The FDA just announced that mesh, used during surgery to treat pelvic organ prolapse, has an extremely high rate of erosion (up to 10 percent) and probably shouldn't be used.
Now for the finger pointing: Either cowboy gynecologic surgeons were too quick to adopt mesh in the O.R. or the FDA's 510(k) approval process was too quick to allow mesh in gynecologic surgery.
I think these are not the important lessons. I think the FDA's approval process has little to do with it and I think the real losers are going to be (again) women with prolapse.
But first some background: pelvic organ prolapse occurs when the support structures for women's pelvic organs -- their bladder, urethra, vagina, uterus, even rectum -- weaken or stretch, allowing those organs to shift in a way that causes discomfort or affects function.
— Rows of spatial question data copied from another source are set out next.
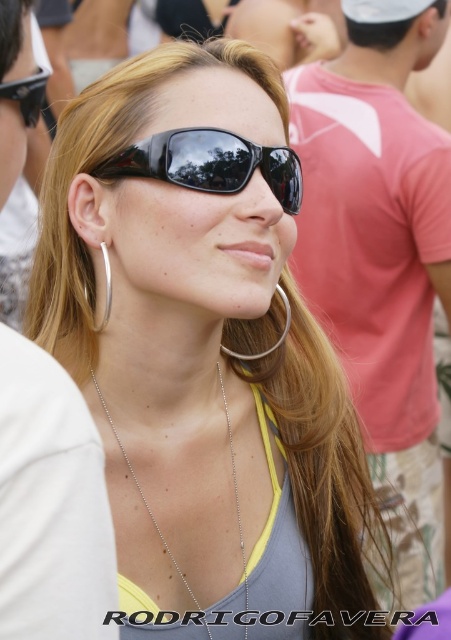
The woman in the image is wearing a necklace and sunglasses. The sunglasses are located at point [210,163]. If you were to draw a straight line from the necklace to the sunglasses, would it pass through any other objects mentioned in the scene?

The sunglasses at center are represented by the point [210,163]. Since the necklace is not listed in the objects and no other objects are mentioned besides the sunglasses, there are no other objects for the line to pass through.

You are a photographer trying to capture a closeup shot of the black plastic sunglasses at center and the silver metallic hoop at left. Since you want to focus on the sunglasses, which object should you ensure is closer to the camera lens?

The black plastic sunglasses at center has a larger size compared to the silver metallic hoop at left, so to focus on the sunglasses, you should ensure the black plastic sunglasses at center is closer to the camera lens.

Based on the photo, you are a photographer at a social event and want to capture a shot of the woman wearing the silver metallic hoop at left and the black plastic sunglasses at center. To ensure both items are in the frame, should you adjust your camera to focus more to the left or the right?

The black plastic sunglasses at center are to the right of the silver metallic hoop at left, so you should focus more to the left to include both items in the frame.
If the supporting tissue between the bladder and the vagina weakens, for example, the bladder can push into the vagina, causing an inability to urinate, incontinence and discomfort. Intercourse can become problematic. In general, pelvic organ prolapse is no fun.
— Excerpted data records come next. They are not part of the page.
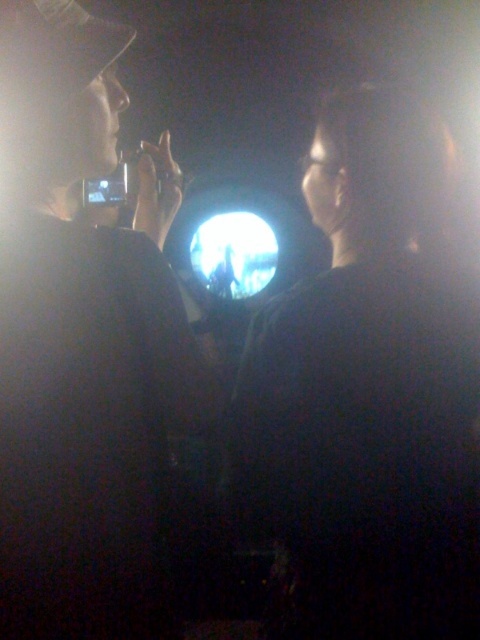
Question: Is black matte face at center wider than matte black phone at left?

Choices:
 (A) yes
 (B) no

Answer: (A)

Question: Which point is farther to the camera?

Choices:
 (A) black matte face at center
 (B) matte black phone at left

Answer: (A)

Question: Can you confirm if black matte face at center is wider than matte black phone at left?

Choices:
 (A) no
 (B) yes

Answer: (B)

Question: Is black matte face at center thinner than matte black phone at left?

Choices:
 (A) yes
 (B) no

Answer: (B)

Question: Which point appears farthest from the camera in this image?

Choices:
 (A) (82, 504)
 (B) (392, 148)

Answer: (B)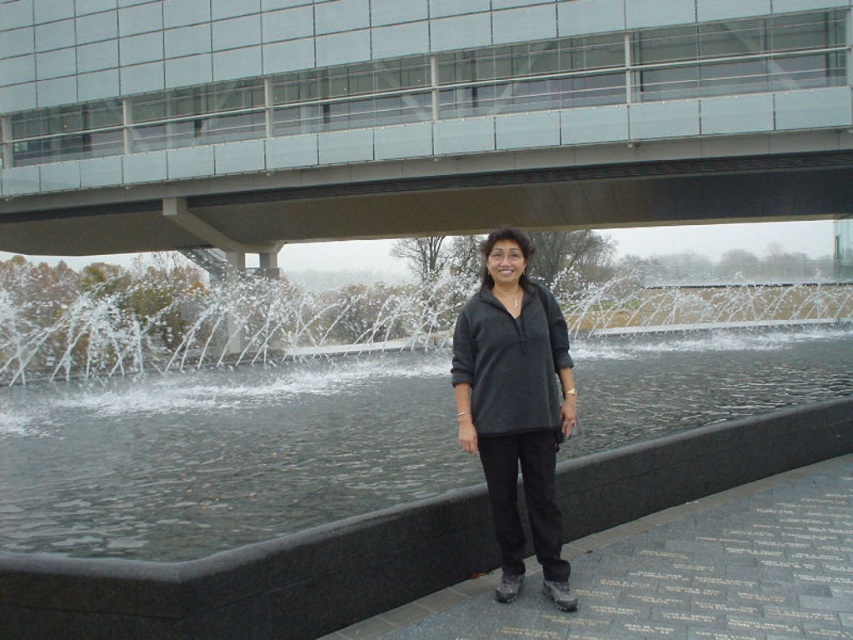
Can you confirm if clear water at center is bigger than dark gray fleece at center?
The surgeries to repair prolapse -- which all involve strengthening supporting structures and sometimes involve suspending organs that have "fallen" -- has a long and troubled past. The history of gynecology is littered with surgical procedures for prolapse that didn't work. In the past 15 years, however, a lot of old surgeries have been abandoned when well-designed clinical trials demonstrated that they didn't work, and a series of new procedures have come into vogue -- many incorporating mesh.
The problem now is that the mesh in some procedures (but not all) has a tendency to erode -- wearing through the vaginal mucosa and exposing its rough and uncomfortable surface to the patient and her sexual partner -- or constrict and scar, causing tightening and discomfort.
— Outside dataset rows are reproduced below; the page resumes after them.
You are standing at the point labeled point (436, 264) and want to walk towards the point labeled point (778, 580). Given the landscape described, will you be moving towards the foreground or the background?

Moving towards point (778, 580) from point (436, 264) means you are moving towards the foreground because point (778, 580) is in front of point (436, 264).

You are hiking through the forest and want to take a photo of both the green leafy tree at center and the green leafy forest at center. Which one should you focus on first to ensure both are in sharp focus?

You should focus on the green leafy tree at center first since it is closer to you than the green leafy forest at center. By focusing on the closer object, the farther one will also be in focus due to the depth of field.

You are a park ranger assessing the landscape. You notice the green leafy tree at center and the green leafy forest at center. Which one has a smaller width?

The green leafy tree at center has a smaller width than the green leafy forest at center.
Some of these procedures have been stunning successes. Procedures that place mesh under the urethra (the tube that carries urine from the bladder to the outside) are generally quick, require minimal recovery, are safe and are proven to cure a particular type of incontinence. (This use of mesh is not part of the FDA warning, although this distinction may be lost on patients.)
But other mesh procedures, in which mesh is used to support one or more of the vaginal walls, have led to complications. The mesh used for these surgeries is essentially the same mesh used (successfully) by general surgeons to repair hernias and other abdominal wall defects. Here is why FDA reform, for the most part, isn't going to help.
Medicine cross pollinates from one field to another -- we call it innovation. There is a long tradition of taking drugs and devices approved for one purpose and using them for another purpose. Once a device is FDA approved, physicians can (at their peril) use them for pretty much whatever they like. So it is with mesh. I believe that making it harder to get mesh approved for hernia repairs isn't going to make it less likely to erode into women's vaginas -- it's just going to slow down the process of getting discoveries into the clinics and into the O.R.
And the cowboy gynecologic surgeons? These are the innovators who brought about the successful mesh sling procedures that now cure 95 percent of women of incontinence in 30 minutes (when surgeries with 50 percent success rates used to take 5 hours in the O.R. and require weeks of recovery). Millions of women have benefited from the extraordinary era of innovation in gynecologic surgery over the past 15 years. Do we really want these surgeons to stop innovating?
The irony is that as gynecologic surgeons became aware of the mesh problem, they turned back to surgeries that don't use mesh -- but also aren't as effective. Vaginal wall repairs without mesh fail 35-40 percent of the time (and the repeat procedures are even less successful), so surgeons are now stuck using a technique with a high failure rate to avoid a 10 percent risk of erosion. "It ruins my ability to take care of patients," says Dr. Neeraj Kohli, a urogynecologist in private practice near Boston. "I've reduced my use of mesh by 80 percent in the past five years, but when I find the patient where I feel that there is more benefit than risk to use graft or mesh, she's going to look at me as if I've got three heads." Kohli also notes that there are alternatives to mesh or the "old way," including special suture or non-mesh implants, although each has its own downsides.
What would have prevented the mesh complications? For starters, I believe that we need better collaborative surveillance networks so that complications like mesh erosion can be recognized earlier. Also, I believe that larger data collection efforts are a necessity -- so that instead of throwing out all mesh for vaginal repairs, the particular types of mesh that are the worst offenders in particular surgeries could be targeted, and the rest could be tested in carefully monitored trials. As it is so often in medicine: communication and collaboration are our best tools.
I can only imagine that the spirit of innovation that led to such great surgical successes in recent years has been diminished by all of this. I sincerely hope I'm wrong.